To hear Mr. Burke tell the story, there was a bit of a culture clash between NBC and the BuzzFeed gang. "At first, the guys at NBC Sports were beside themselves because the BuzzFeed guys, their first story idea was, 'How many people hook up in the Olympic Village?'" he said. "Their second story was, 'how much would you weigh if you ate like Michael Phelps, but didn't swim?' And they had 15 of those, which I thought were fantastic, but the traditionalists at NBC Sports didn't want to have anything to do with it. They were worried the Olympic Committee would get mad at us. But, to me, the risk is that you're not relevant and you're not there, and I know, because of that Snapchat channel, there will be people thinking … about what's going on in the Olympics who otherwise wouldn't be thinking about it."
NBC said more than 190 million minutes of Olympics highlights and behind-the-scenes content were consumed via its Snapchat Discover channel and the social platform's "live stories" service.

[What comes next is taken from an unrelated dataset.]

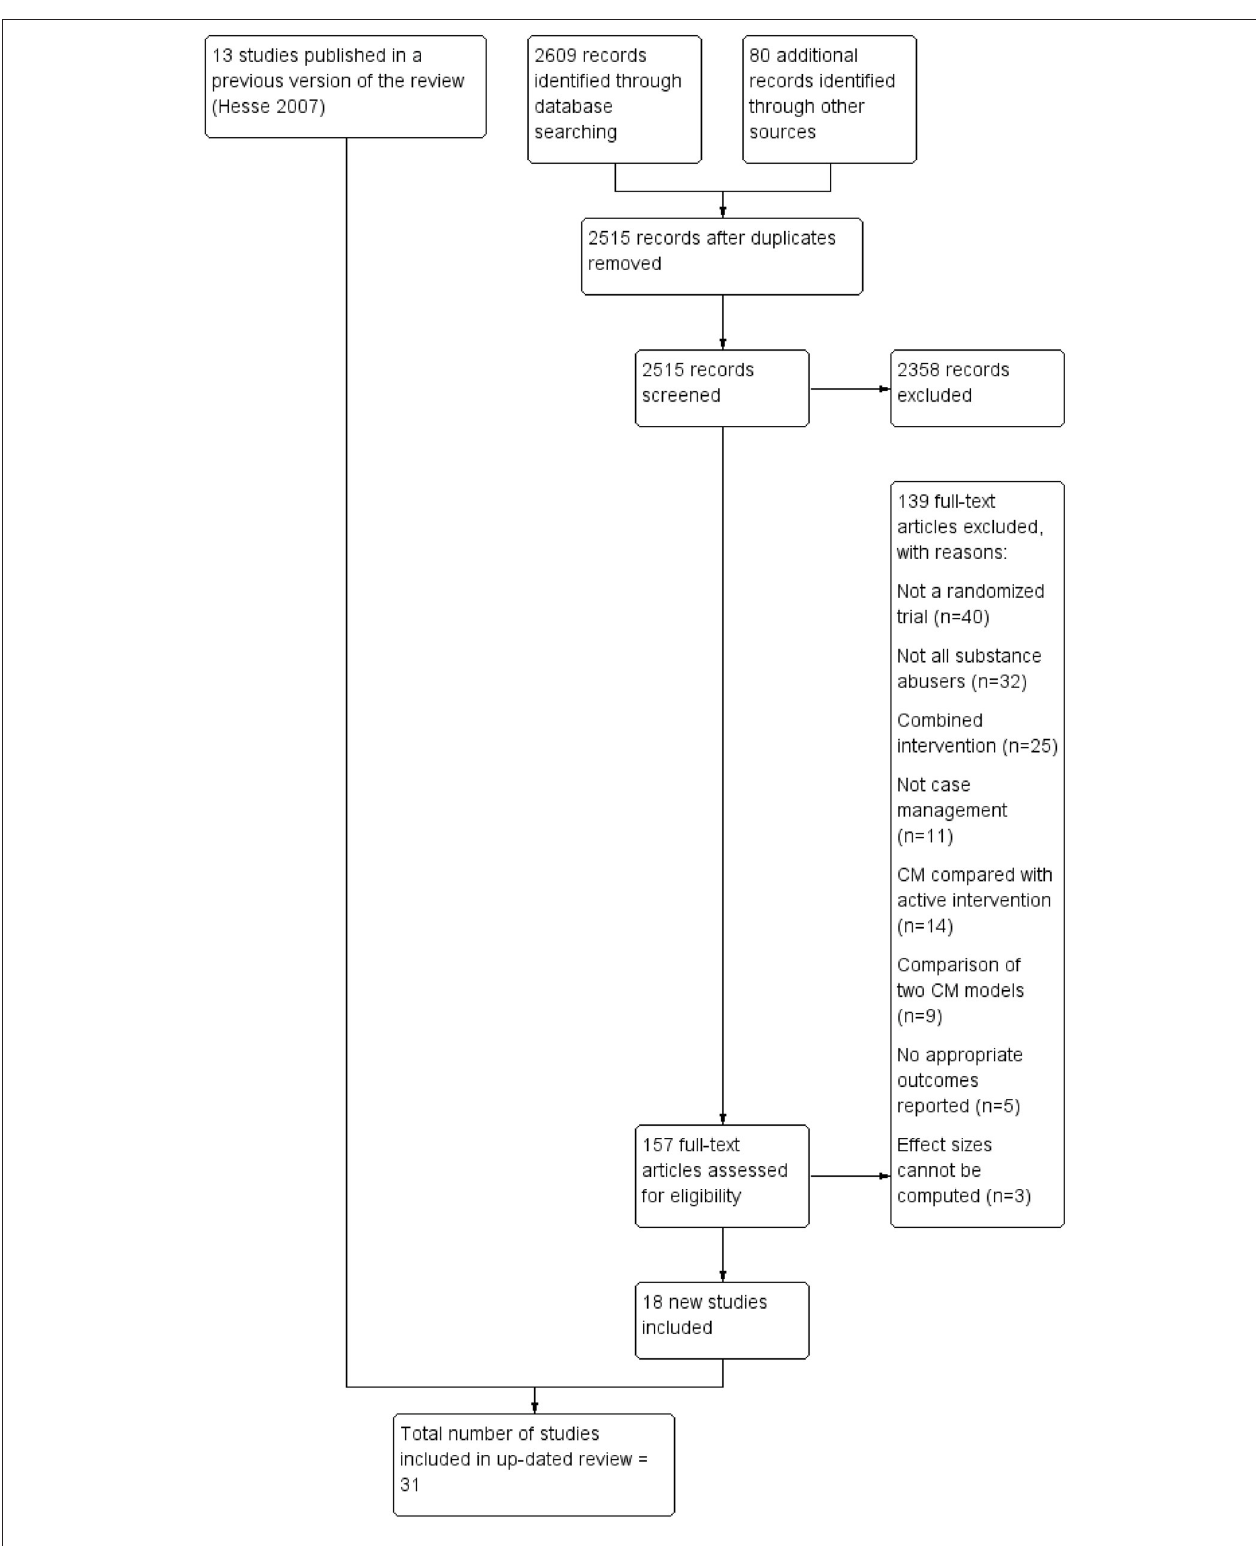
FIGURE 1 | PRISMA study flow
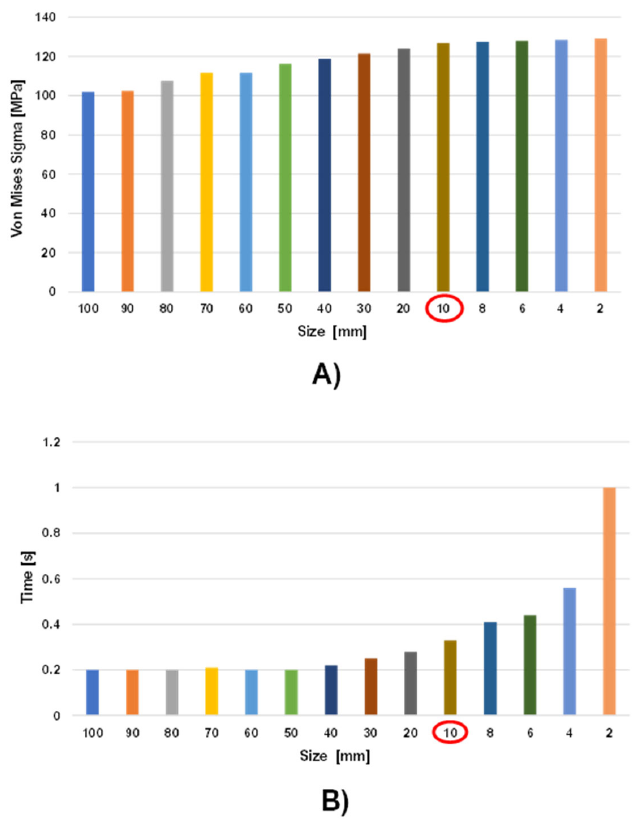
Figure 7. Finite element discretization. ( A ) Histogram graph of stresses as a function of element size; ( B ) Histogram graph of calculation time as a function of element size.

Younger viewers aside, the logistics of packaging the Olympics to a huge national TV audience will only get trickier in 2018 and beyond. While people predictably fumed about NBC's tape-delayed coverage of Rio -- Mr. Burke had characterized the Summer Games as "a live Olympics," but the prime-time coverage was anything but -- PyeongChang will pose an even greater scheduling dilemma, as it lies in a time zone that is 13 hours ahead of the East Coast. In fact, the next three Olympics will be held in Asia, with the 2020 Summer Games set to unfold in Tokyo and the 2022 Winter Games scheduled for Beijing.
The 2014 Sochi Olympics averaged 21.4 million viewers and a 12.3 household rating. While PyeongChang is still a good 18 months away, in light of Rio's under-deliveries, it will be instructive to see what number NBC guarantees for the upcoming Winter Games.
"By putting events -- for the first time ever in primetime -- on NBCSN, Bravo, and at times USA Network, as well as streaming primetime in pattern, we learned a lot about consumption habits and attracted new audiences," said NBC Sports Group Chairman Mark Lazarus. "We'll use all of the data from all of our platforms to develop our plans for PyeongChang in 2018 and Tokyo in 2020."